● **WHAT IS BEING ASKED**
It would help if you retyped the data exactly, leaving out the pictures.

Collected data:
╭──

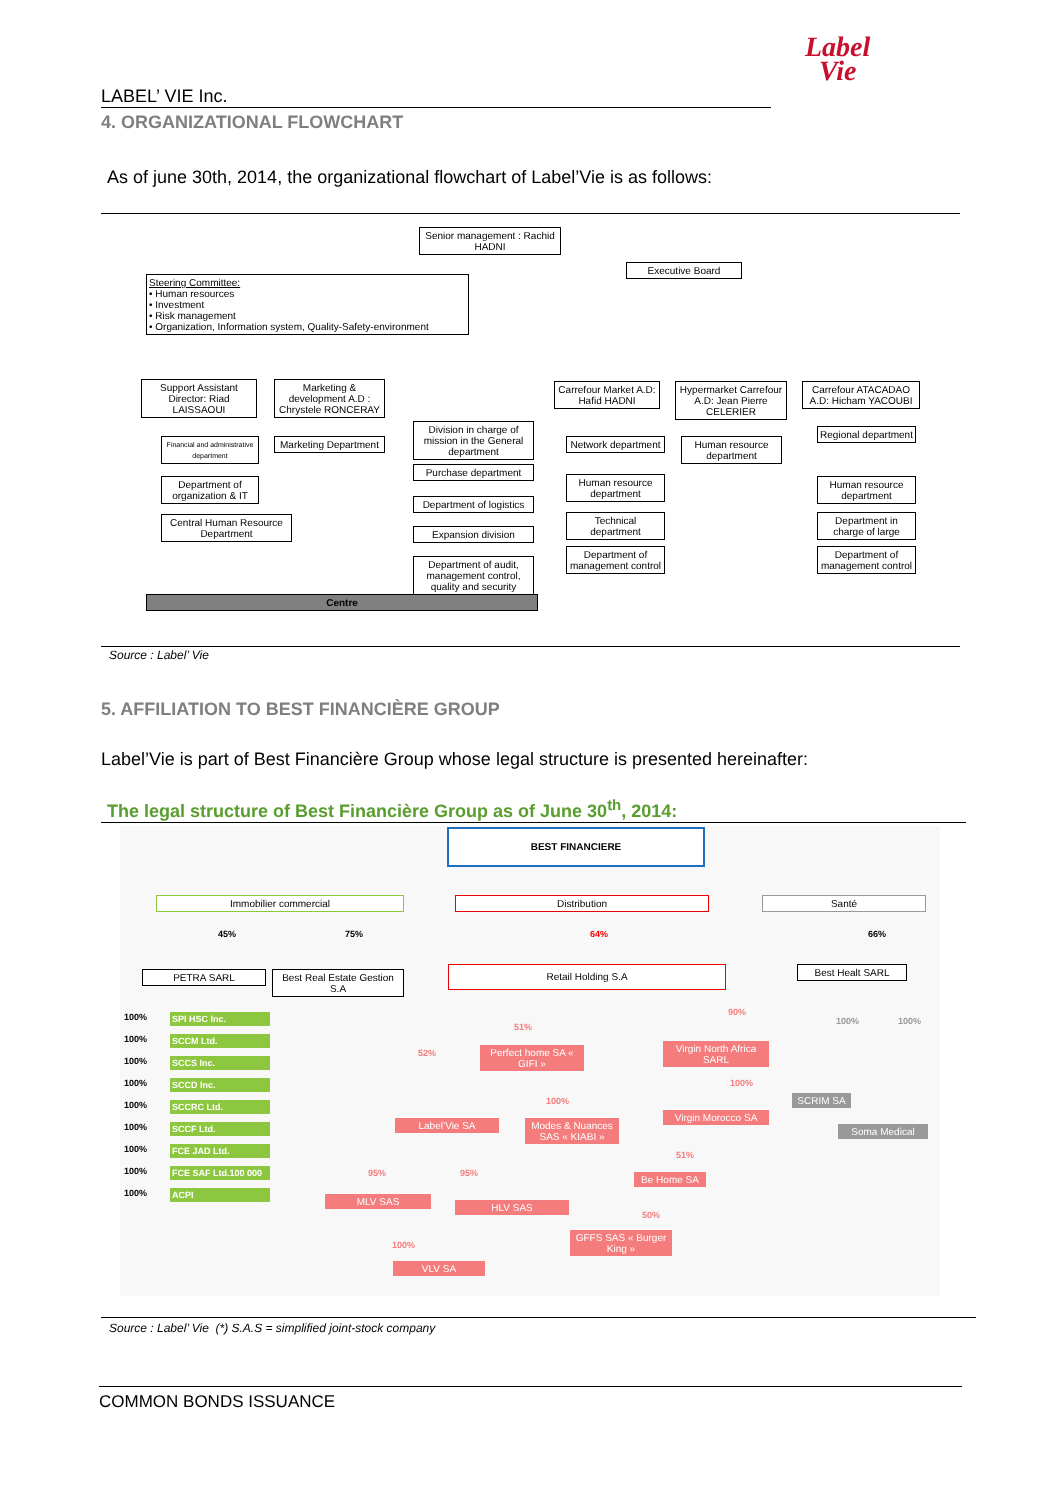Label
Vie
LABEL’ VIE Inc.
4. ORGANIZATIONAL FLOWCHART
As of june 30th, 2014, the organizational flowchart of Label’Vie is as follows:
Senior management : Rachid HADNI
Executive Board
Steering Committee:
• Human resources
• Investment
• Risk management
• Organization, Information system, Quality-Safety-environment
Support Assistant Director: Riad LAISSAOUI
Financial and administrative department
Department of organization & IT
Central Human Resource Department
Marketing & development A.D : Chrystele RONCERAY
Marketing Department
Division in charge of mission in the General department
Purchase department
Department of logistics
Expansion division
Department of audit, management control, quality and security
Carrefour Market A.D: Hafid HADNI
Network department
Human resource department
Technical department
Department of management control
Hypermarket Carrefour A.D: Jean Pierre CELERIER
Human resource department
Carrefour ATACADAO A.D: Hicham YACOUBI
Regional department
Human resource department
Department in charge of large
Department of management control
Centre
Source : Label’ Vie
5. AFFILIATION TO BEST FINANCIÈRE GROUP
Label’Vie is part of Best Financière Group whose legal structure is presented hereinafter:
The legal structure of Best Financière Group as of June 30<sup>th</sup>, 2014:
BEST FINANCIERE
Immobilier commercial Distribution Santé
45% 75% 64% 66%
PETRA SARL
Best Real Estate Gestion S.A
Retail Holding S.A Best Healt SARL
100% SPI HSC Inc. 100% SCCM Ltd. 100% SCCS Inc. 100% SCCD Inc. 100% SCCRC Ltd. 100% SCCF Ltd. 100% FCE JAD Ltd. 100% FCE SAF Ltd.100 000 100% ACPI
52%
51%
90%
Perfect home SA « GIFI »
Virgin North Africa SARL
100%
100%
Label’Vie SA
Modes & Nuances SAS « KIABI »
Virgin Morocco SA
51%
95% 95% Be Home SA
MLV SAS
HLV SAS
50%
100%
GFFS SAS « Burger King »
VLV SA
100% 100%
SCRIM SA
Soma Medical
Source : Label’ Vie (*) S.A.S = simplified joint-stock company
COMMON BONDS ISSUANCE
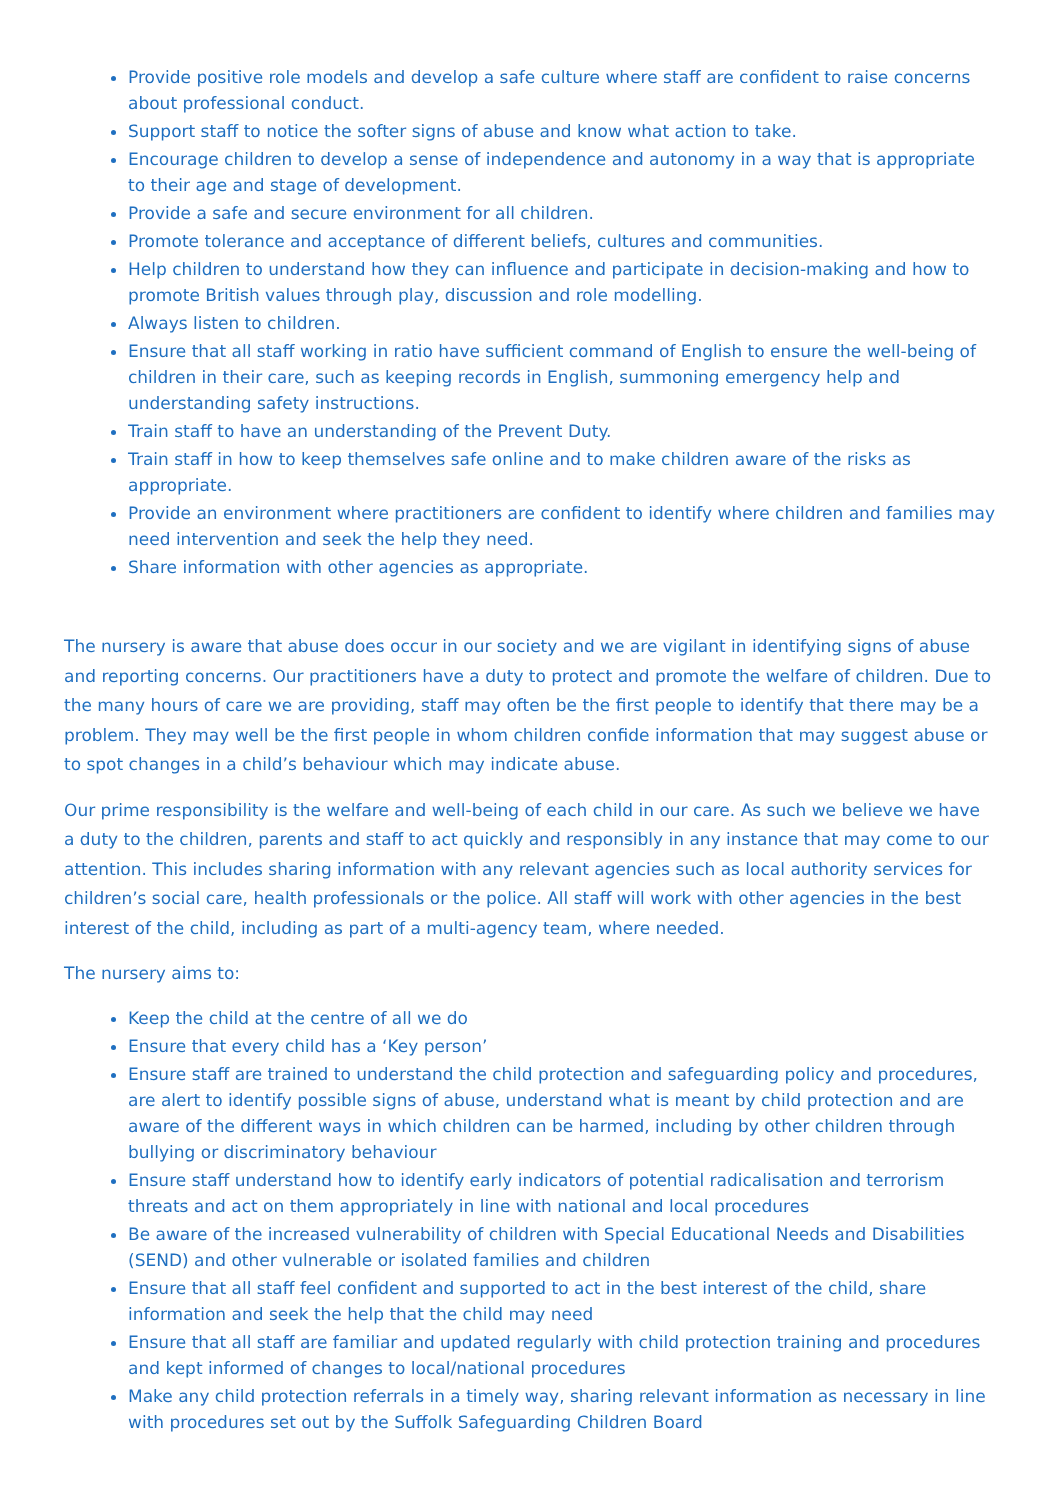Provide positive role models and develop a safe culture where staff are confident to raise concerns about professional conduct.
Support staff to notice the softer signs of abuse and know what action to take.
Encourage children to develop a sense of independence and autonomy in a way that is appropriate to their age and stage of development.
Provide a safe and secure environment for all children.
Promote tolerance and acceptance of different beliefs, cultures and communities.
Help children to understand how they can influence and participate in decision-making and how to promote British values through play, discussion and role modelling.
Always listen to children.
Ensure that all staff working in ratio have sufficient command of English to ensure the well-being of children in their care, such as keeping records in English, summoning emergency help and understanding safety instructions.
Train staff to have an understanding of the Prevent Duty.
Train staff in how to keep themselves safe online and to make children aware of the risks as appropriate.
Provide an environment where practitioners are confident to identify where children and families may need intervention and seek the help they need.
Share information with other agencies as appropriate.
The nursery is aware that abuse does occur in our society and we are vigilant in identifying signs of abuse and reporting concerns. Our practitioners have a duty to protect and promote the welfare of children. Due to the many hours of care we are providing, staff may often be the first people to identify that there may be a problem. They may well be the first people in whom children confide information that may suggest abuse or to spot changes in a child’s behaviour which may indicate abuse.
Our prime responsibility is the welfare and well-being of each child in our care. As such we believe we have a duty to the children, parents and staff to act quickly and responsibly in any instance that may come to our attention. This includes sharing information with any relevant agencies such as local authority services for children’s social care, health professionals or the police. All staff will work with other agencies in the best interest of the child, including as part of a multi-agency team, where needed.
The nursery aims to:
Keep the child at the centre of all we do
Ensure that every child has a ‘Key person’
Ensure staff are trained to understand the child protection and safeguarding policy and procedures, are alert to identify possible signs of abuse, understand what is meant by child protection and are aware of the different ways in which children can be harmed, including by other children through bullying or discriminatory behaviour
Ensure staff understand how to identify early indicators of potential radicalisation and terrorism threats and act on them appropriately in line with national and local procedures
Be aware of the increased vulnerability of children with Special Educational Needs and Disabilities (SEND) and other vulnerable or isolated families and children
Ensure that all staff feel confident and supported to act in the best interest of the child, share information and seek the help that the child may need
Ensure that all staff are familiar and updated regularly with child protection training and procedures and kept informed of changes to local/national procedures
Make any child protection referrals in a timely way, sharing relevant information as necessary in line with procedures set out by the Suffolk Safeguarding Children Board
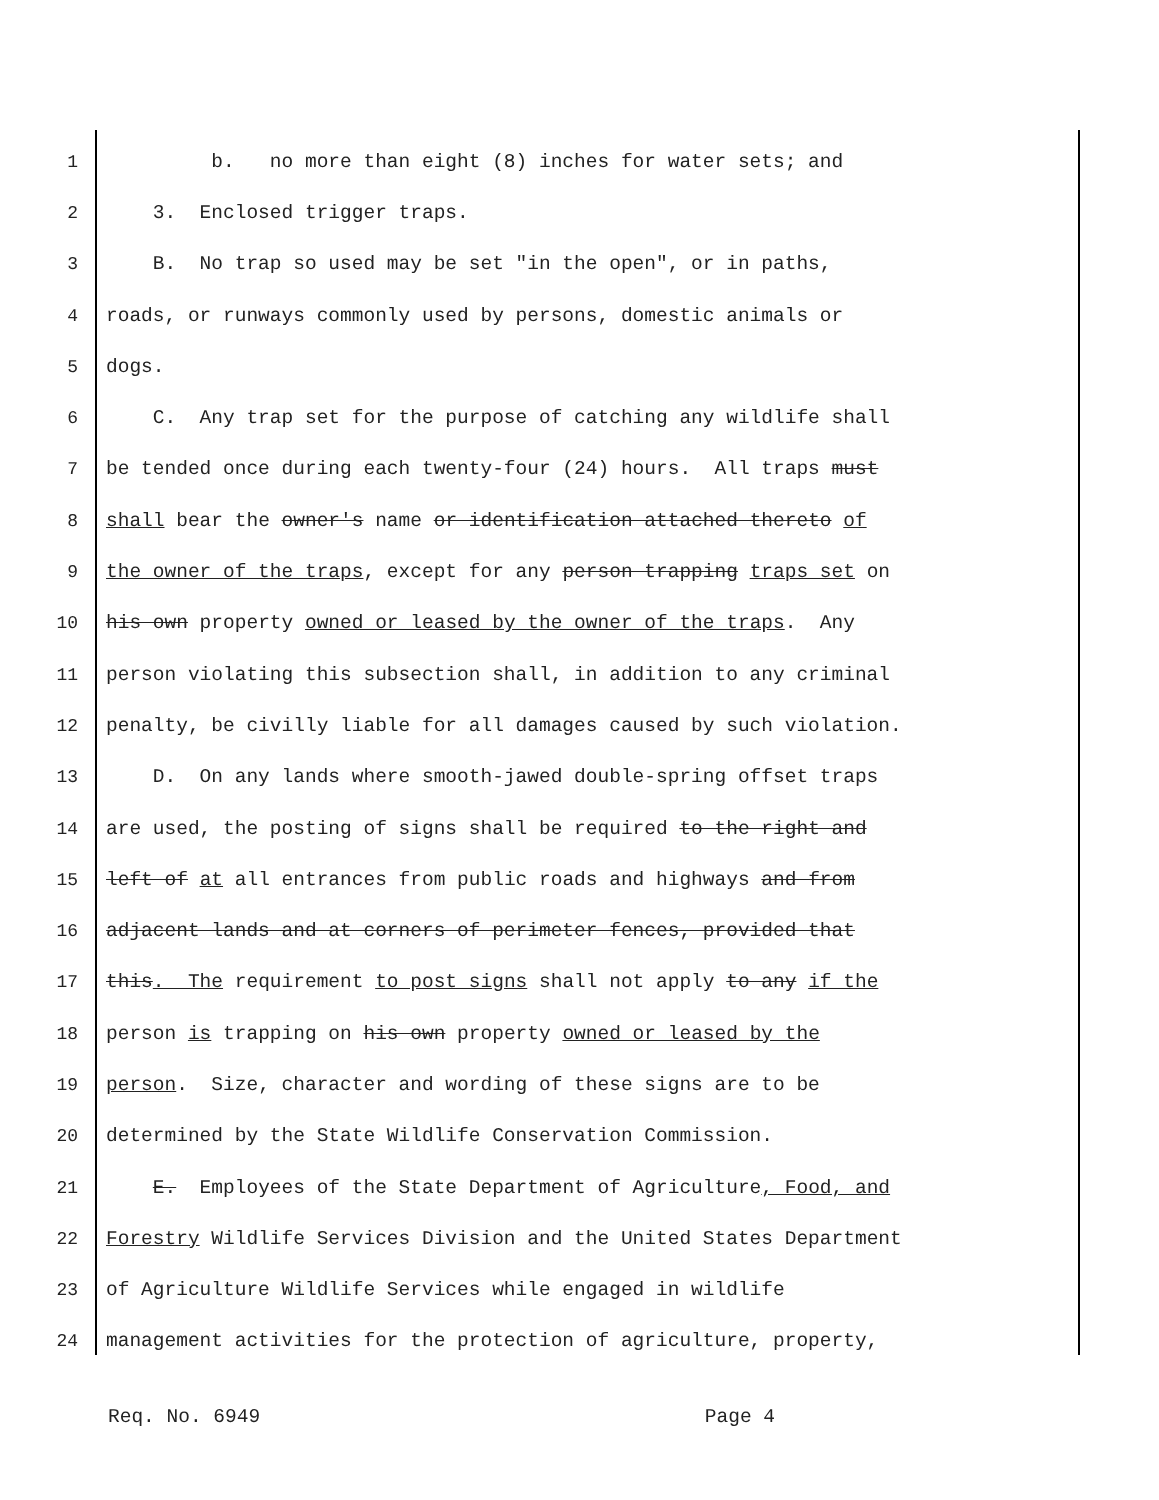1 b. no more than eight (8) inches for water sets; and
2 3. Enclosed trigger traps.
3 B. No trap so used may be set "in the open", or in paths,
4 roads, or runways commonly used by persons, domestic animals or
5 dogs.
6 C. Any trap set for the purpose of catching any wildlife shall
7 be tended once during each twenty-four (24) hours. All traps must
8 shall bear the owner's name or identification attached thereto of
9 the owner of the traps, except for any person trapping traps set on
10 his own property owned or leased by the owner of the traps. Any
11 person violating this subsection shall, in addition to any criminal
12 penalty, be civilly liable for all damages caused by such violation.
13 D. On any lands where smooth-jawed double-spring offset traps
14 are used, the posting of signs shall be required to the right and
15 left of at all entrances from public roads and highways and from
16 adjacent lands and at corners of perimeter fences, provided that
17 this. The requirement to post signs shall not apply to any if the
18 person is trapping on his own property owned or leased by the
19 person. Size, character and wording of these signs are to be
20 determined by the State Wildlife Conservation Commission.
21 E. Employees of the State Department of Agriculture, Food, and
22 Forestry Wildlife Services Division and the United States Department
23 of Agriculture Wildlife Services while engaged in wildlife
24 management activities for the protection of agriculture, property,
Req. No. 6949 Page 4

╰──

● **SOLUTION TO THIS TASK**
Label
Vie
LABEL’ VIE Inc.
4. ORGANIZATIONAL FLOWCHART
As of june 30th, 2014, the organizational flowchart of Label’Vie is as follows:
Senior management : Rachid HADNI
Executive Board
Steering Committee:
• Human resources
• Investment
• Risk management
• Organization, Information system, Quality-Safety-environment
Support Assistant Director: Riad LAISSAOUI
Financial and administrative department
Department of organization & IT
Central Human Resource Department
Marketing & development A.D : Chrystele RONCERAY
Marketing Department
Division in charge of mission in the General department
Purchase department
Department of logistics
Expansion division
Department of audit, management control, quality and security
Carrefour Market A.D: Hafid HADNI
Network department
Human resource department
Technical department
Department of management control
Hypermarket Carrefour A.D: Jean Pierre CELERIER
Human resource department
Carrefour ATACADAO A.D: Hicham YACOUBI
Regional department
Human resource department
Department in charge of large
Department of management control
Centre
Source : Label’ Vie
5. AFFILIATION TO BEST FINANCIÈRE GROUP
Label’Vie is part of Best Financière Group whose legal structure is presented hereinafter:
The legal structure of Best Financière Group as of June 30<sup>th</sup>, 2014:
BEST FINANCIERE
Immobilier commercial Distribution Santé
45% 75% 64% 66%
PETRA SARL
Best Real Estate Gestion S.A
Retail Holding S.A Best Healt SARL
100% SPI HSC Inc. 100% SCCM Ltd. 100% SCCS Inc. 100% SCCD Inc. 100% SCCRC Ltd. 100% SCCF Ltd. 100% FCE JAD Ltd. 100% FCE SAF Ltd.100 000 100% ACPI
52%
51%
90%
Perfect home SA « GIFI »
Virgin North Africa SARL
100%
100%
Label’Vie SA
Modes & Nuances SAS « KIABI »
Virgin Morocco SA
51%
95% 95% Be Home SA
MLV SAS
HLV SAS
50%
100%
GFFS SAS « Burger King »
VLV SA
100% 100%
SCRIM SA
Soma Medical
Source : Label’ Vie (*) S.A.S = simplified joint-stock company
COMMON BONDS ISSUANCE
Provide positive role models and develop a safe culture where staff are confident to raise concerns about professional conduct.
Support staff to notice the softer signs of abuse and know what action to take.
Encourage children to develop a sense of independence and autonomy in a way that is appropriate to their age and stage of development.
Provide a safe and secure environment for all children.
Promote tolerance and acceptance of different beliefs, cultures and communities.
Help children to understand how they can influence and participate in decision-making and how to promote British values through play, discussion and role modelling.
Always listen to children.
Ensure that all staff working in ratio have sufficient command of English to ensure the well-being of children in their care, such as keeping records in English, summoning emergency help and understanding safety instructions.
Train staff to have an understanding of the Prevent Duty.
Train staff in how to keep themselves safe online and to make children aware of the risks as appropriate.
Provide an environment where practitioners are confident to identify where children and families may need intervention and seek the help they need.
Share information with other agencies as appropriate.
The nursery is aware that abuse does occur in our society and we are vigilant in identifying signs of abuse and reporting concerns. Our practitioners have a duty to protect and promote the welfare of children. Due to the many hours of care we are providing, staff may often be the first people to identify that there may be a problem. They may well be the first people in whom children confide information that may suggest abuse or to spot changes in a child’s behaviour which may indicate abuse.
Our prime responsibility is the welfare and well-being of each child in our care. As such we believe we have a duty to the children, parents and staff to act quickly and responsibly in any instance that may come to our attention. This includes sharing information with any relevant agencies such as local authority services for children’s social care, health professionals or the police. All staff will work with other agencies in the best interest of the child, including as part of a multi-agency team, where needed.
The nursery aims to:
Keep the child at the centre of all we do
Ensure that every child has a ‘Key person’
Ensure staff are trained to understand the child protection and safeguarding policy and procedures, are alert to identify possible signs of abuse, understand what is meant by child protection and are aware of the different ways in which children can be harmed, including by other children through bullying or discriminatory behaviour
Ensure staff understand how to identify early indicators of potential radicalisation and terrorism threats and act on them appropriately in line with national and local procedures
Be aware of the increased vulnerability of children with Special Educational Needs and Disabilities (SEND) and other vulnerable or isolated families and children
Ensure that all staff feel confident and supported to act in the best interest of the child, share information and seek the help that the child may need
Ensure that all staff are familiar and updated regularly with child protection training and procedures and kept informed of changes to local/national procedures
Make any child protection referrals in a timely way, sharing relevant information as necessary in line with procedures set out by the Suffolk Safeguarding Children Board
1 b. no more than eight (8) inches for water sets; and
2 3. Enclosed trigger traps.
3 B. No trap so used may be set "in the open", or in paths,
4 roads, or runways commonly used by persons, domestic animals or
5 dogs.
6 C. Any trap set for the purpose of catching any wildlife shall
7 be tended once during each twenty-four (24) hours. All traps must
8 shall bear the owner's name or identification attached thereto of
9 the owner of the traps, except for any person trapping traps set on
10 his own property owned or leased by the owner of the traps. Any
11 person violating this subsection shall, in addition to any criminal
12 penalty, be civilly liable for all damages caused by such violation.
13 D. On any lands where smooth-jawed double-spring offset traps
14 are used, the posting of signs shall be required to the right and
15 left of at all entrances from public roads and highways and from
16 adjacent lands and at corners of perimeter fences, provided that
17 this. The requirement to post signs shall not apply to any if the
18 person is trapping on his own property owned or leased by the
19 person. Size, character and wording of these signs are to be
20 determined by the State Wildlife Conservation Commission.
21 E. Employees of the State Department of Agriculture, Food, and
22 Forestry Wildlife Services Division and the United States Department
23 of Agriculture Wildlife Services while engaged in wildlife
24 management activities for the protection of agriculture, property,
Req. No. 6949 Page 4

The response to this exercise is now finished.